┌─ Trecho

Jornal O Estado do Triângulo - Sacramento
Edição nº 1783- 18 de junho de 2021

Emoção e lágrimas na despedida do pe. Zezinho, em Conquista

"Vamos nos despedir de padre Zezinho, ele que fez muito por nossa comunidade. Nós lutamos até o fim. Entregaremos padre Zezinho à comunidade de Conceição, mas a nossa luta não acaba aqui, não. Vamos continuar lutando para que esse processo dentro da Igreja se aperfeiçoe. Não queremos contradizer nada, nem impor à Igreja, mas simplesmente levá-los à reflexão. Para tanto convido todos para a Igreja, para fazermos um momento de oração, por tudo o que padre Zezinho fez para nós". Essas foram as palavras do leigo, prof. Daniel Amatângelo, em frente à Igreja de Nossa Senhora de Lourdes, na cidade de Conquista, às 16h00 do dia 31 de março, à comunidade católica conquistense, crianças, homens mulheres, jovens e idosos, que, do lado de fora portando faixas e cartazes de apelo, choravam a partida de seu Pastor, padre Zezinho. Padre José dos Reis Naves, o Pe. Zezinho, 44, não participou do momento de reflexão. Teria mais quatro anos, conforme provisão lida naquele presbitério dois anos antes. E, de repente, não mais que de repente, Padre Zezinho é arrancado do meio do povo que tanto amava e que tão bem conduzia, para assumir outra paróquia, em Conceição das Alagoas

Obediência, resistência e deficiência são temas de reflexão

Na Igreja, Dimas da Cruz Oliveira e Daniel Amatângelo comandaram o momento de reflexão, com leituras feitas por jovens, homens e mulheres sobre a obediência, "É a caridade fraterna que dá o tom da obediência. Quem tem alguma autoridade que a exerça com simplicidade e fidelidade ao evangelho, excluindo toda forma de dominação e abuso de poder. A autoridade da Igreja é uma missão nobre e sublime, desde que exercida como serviço desinteressado e não como ambição. Ser criativo não significa romper. Questionar não significa agredir. Discordar não significa caminhar por conta própria. Só o diálogo estabelece pontes", afirmavam os oradores, referindo-se às palavras do bispo da diocese, D. Aloísio Roque Opperman, que os chamou de 'revoltosos'.

└─
┌─ Dados exibidos

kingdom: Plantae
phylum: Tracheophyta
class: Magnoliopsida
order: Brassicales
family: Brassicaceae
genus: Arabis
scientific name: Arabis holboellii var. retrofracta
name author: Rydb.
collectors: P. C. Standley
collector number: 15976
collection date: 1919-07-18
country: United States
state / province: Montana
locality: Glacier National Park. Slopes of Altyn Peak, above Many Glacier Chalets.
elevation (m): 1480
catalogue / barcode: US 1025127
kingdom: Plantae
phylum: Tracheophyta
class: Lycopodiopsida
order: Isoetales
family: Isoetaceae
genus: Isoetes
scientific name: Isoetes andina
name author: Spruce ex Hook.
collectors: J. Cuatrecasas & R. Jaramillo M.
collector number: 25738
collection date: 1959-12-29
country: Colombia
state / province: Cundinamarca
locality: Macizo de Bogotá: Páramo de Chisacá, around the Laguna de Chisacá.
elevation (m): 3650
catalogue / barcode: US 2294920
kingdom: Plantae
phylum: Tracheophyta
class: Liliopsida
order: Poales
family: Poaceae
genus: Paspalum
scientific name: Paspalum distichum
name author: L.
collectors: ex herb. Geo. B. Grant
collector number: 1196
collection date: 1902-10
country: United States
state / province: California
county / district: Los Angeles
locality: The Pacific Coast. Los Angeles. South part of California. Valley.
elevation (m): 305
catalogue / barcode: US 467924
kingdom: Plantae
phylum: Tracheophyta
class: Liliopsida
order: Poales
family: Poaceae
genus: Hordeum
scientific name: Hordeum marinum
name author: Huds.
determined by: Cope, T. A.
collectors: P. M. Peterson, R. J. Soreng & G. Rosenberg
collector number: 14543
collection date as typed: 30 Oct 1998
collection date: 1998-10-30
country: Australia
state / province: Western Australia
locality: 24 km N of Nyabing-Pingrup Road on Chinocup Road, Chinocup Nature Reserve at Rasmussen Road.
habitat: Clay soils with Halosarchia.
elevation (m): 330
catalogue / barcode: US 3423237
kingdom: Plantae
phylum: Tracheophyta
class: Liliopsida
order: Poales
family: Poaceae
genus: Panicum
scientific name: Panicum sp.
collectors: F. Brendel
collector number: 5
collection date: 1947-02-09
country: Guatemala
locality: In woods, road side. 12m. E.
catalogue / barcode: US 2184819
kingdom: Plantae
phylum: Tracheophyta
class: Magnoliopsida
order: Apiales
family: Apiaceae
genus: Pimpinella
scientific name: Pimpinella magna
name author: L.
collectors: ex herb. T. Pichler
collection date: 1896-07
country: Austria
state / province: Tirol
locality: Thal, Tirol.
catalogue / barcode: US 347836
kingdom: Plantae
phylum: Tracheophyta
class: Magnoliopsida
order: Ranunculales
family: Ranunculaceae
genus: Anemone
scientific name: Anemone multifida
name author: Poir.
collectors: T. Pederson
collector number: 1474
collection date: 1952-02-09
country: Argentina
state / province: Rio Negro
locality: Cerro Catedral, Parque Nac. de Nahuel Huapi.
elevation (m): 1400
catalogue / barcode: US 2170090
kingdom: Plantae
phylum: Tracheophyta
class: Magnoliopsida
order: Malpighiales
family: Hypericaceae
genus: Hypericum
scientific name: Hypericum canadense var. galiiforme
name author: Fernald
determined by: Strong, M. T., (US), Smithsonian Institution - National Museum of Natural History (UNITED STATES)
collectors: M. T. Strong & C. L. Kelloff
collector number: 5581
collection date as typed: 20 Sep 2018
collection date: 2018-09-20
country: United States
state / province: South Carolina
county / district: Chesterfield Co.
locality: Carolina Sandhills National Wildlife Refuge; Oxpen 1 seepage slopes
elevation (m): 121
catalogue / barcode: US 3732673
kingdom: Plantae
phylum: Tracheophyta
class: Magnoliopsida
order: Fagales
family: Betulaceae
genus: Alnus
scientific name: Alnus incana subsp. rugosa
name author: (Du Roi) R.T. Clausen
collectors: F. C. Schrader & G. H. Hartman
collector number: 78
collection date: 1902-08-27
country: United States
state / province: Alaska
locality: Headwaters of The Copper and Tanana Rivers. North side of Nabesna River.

└─

Segundo a reportagem sobre a despedida do padre Zezinho, por que Daniel Amatângelo convidou todos a entrar na Igreja? Responda em uma a três frases, por favor. Os dados vêm de outra fonte.

Daniel Amatângelo convidou todos a entrar na Igreja para fazerem um momento de oração por tudo o que padre Zezinho fez pela comunidade.